[jira] [Commented] (STANBOL-734) ContentPart for NLP data - AnalyzedText

Rupert Westenthaler (JIRA) Wed, 21 Nov 2012 00:52:05 -0800

    [ 
https://issues.apache.org/jira/browse/STANBOL-734?page=com.atlassian.jira.plugin.system.issuetabpanels:comment-tabpanel&focusedCommentId=13501777#comment-13501777
 ]


Rupert Westenthaler commented on STANBOL-734:
---------------------------------------------

Documentation for the NLP Annotations

NLP Annotations
===========

While the The [Analyzed Text](analyzedtext) interface allows to define 
Sentences, Chunks and Tokens within the text and also to attach annotations to 
those this part of the Stanbol NLP processing module provides the Java domain 
model for the annotations  section this part of the Stanbol NLP processing 
module defines the Java domain model used for those annotations. This includes 
annotation models for  Part of Speech (POS) tags, Chunks , recognized Named 
Entities (NER) as well as morphological analysis.

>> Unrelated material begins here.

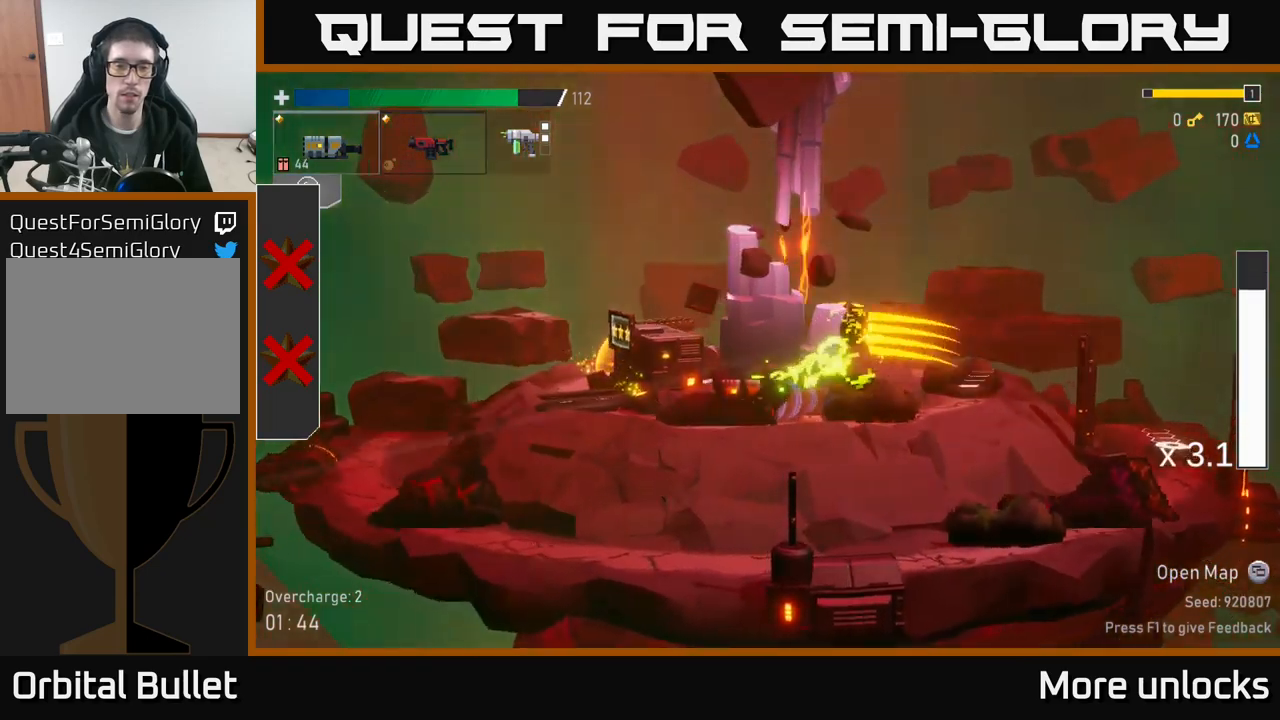
{"buttons": ["X"], "left_stick": "left", "right_stick": "center", "events": [[417, "X", "down"]]}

### Part of Speech (POS) annotations

Part of Speech (POS) tagging represents an token level annotation. It assigns 
tokens with categories like noun, verb, adjectives, punctuation ... This 
annotations are typically provided by an POS tagger that consumes Tokens and 
provides tag(s) with confidence(s) as output. Tags are usually string values 
that are member of a TagSet - a fixed list of tags used to annotate tokens. 
Those Tag sets are typically language and often even trainings corpus specific. 
This makes it really hard to consume POS tags created by different POS tagger 
for different languages as the consumer would need to know about the meanings 
of all the different POS tags for the different languages.

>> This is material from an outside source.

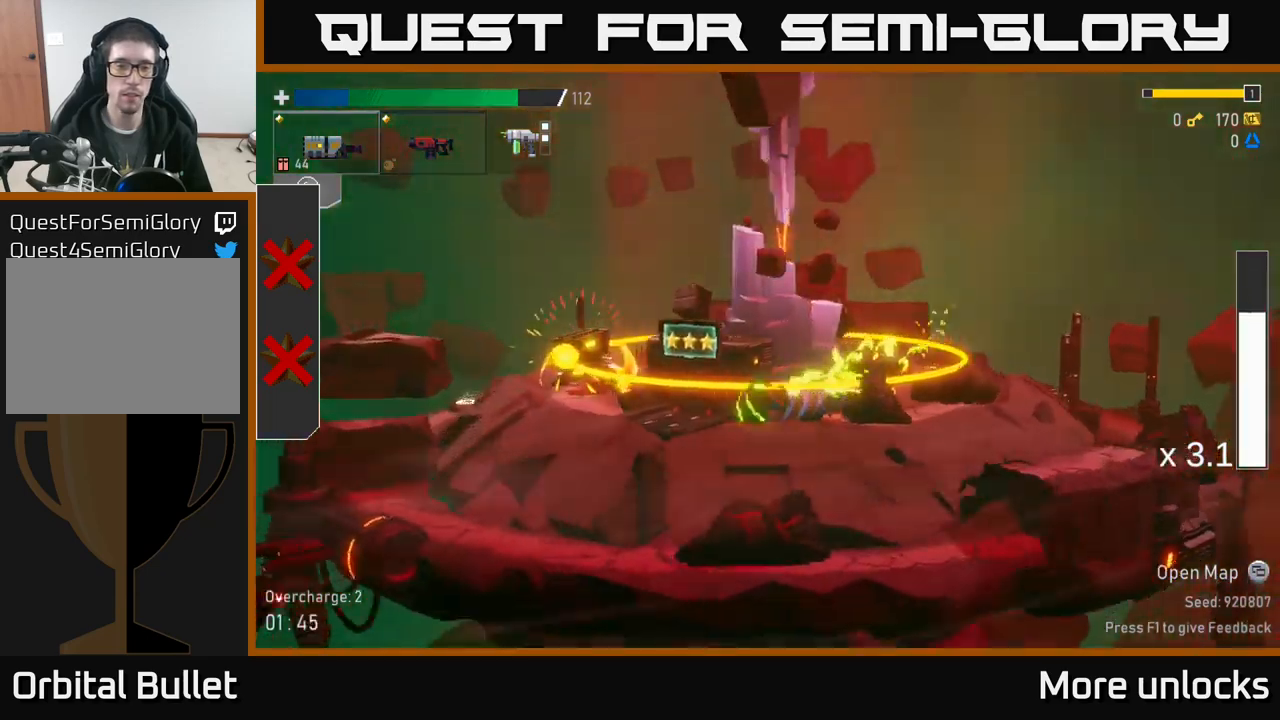
{"buttons": [], "left_stick": "left", "right_stick": "center", "events": [[50, "X", "up"], [284, "R2", "down"], [400, "R2", "up"]]}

The POS annotation model defined by the Stanbol NLP module tries to solve this 
issue by providing means to align POS tag sets with formal categories defined 
by the [OLiA Ontology](http://nlp2rdf.lod2.eu/olia/). The following sub-section 
will provide details and usage examples.

#### OLiA MorphosyntacticCategories

The '[OLiA](http://nlp2rdf.lod2.eu/olia/) Reference Model for Morphology and 
Morphosyntax, with experimental extension to Syntax' defines a set of ~150 
formally defined and multi-lingual POS tags. Those types are defined as a 
non-cyclic multi-hierarchy with 'oilia:MorphosyntacticCategory' as common root.

To give an example the POS 'olia:Gerund' is defined as a 'olia:NonFiniteVerb' 
what itself is a 'olia:Verb'. An example for a multi-hierarchy is 
'olia:NominalQuantifier' that is both a 'olia:Noun' and a 'olia:Quantifier'.

To allow support a nice integration of the formal definitions by the OLiA 
ontology within the Stanbol NLP annotations there are two Java enumerations:

* __LexicalCategories__: This enumeration covers the 12 top level categories as 
defined by OLiA. This includes Noun, Verb, Adjective, Adposition, Adverb, 
Conjuction, Interjection, PronounOrDeterminer, Punctuation, Quantifier, 
Residual and Unique.
* __Pos__: This enumeration covers all OLiA MorphosyntacticCategories from the 
2+ level. So by using the _Pos_ enum one can e.g. distinguish between 
ProperNoun's and CommonNoun's or FiniteVerb's and NonFiniteVerb's ... The _Pos_ 
enumeration has full support for the multi-hierarchy as defined by OLiA. The 
Pos#categories() methods allows to get the 1st level parents of _Pos_. The 
Pos#hierarchy() returns all 2+ level parents of a _Pos_ member.

#### PosTag and TagSet 

The PosTag represents a POS tag as used by an POS tagger. PosTags do support 
the following features:

* __tag__ [1..1]::Stirng - This is the string tag as used by the POS tagger. 
* __category__ [0..*]::LexicalCategory - The assigned LexicalCategory 
enumeration members.
* __pos__ [0..*]::Pos - The assigned Pos enumeration members.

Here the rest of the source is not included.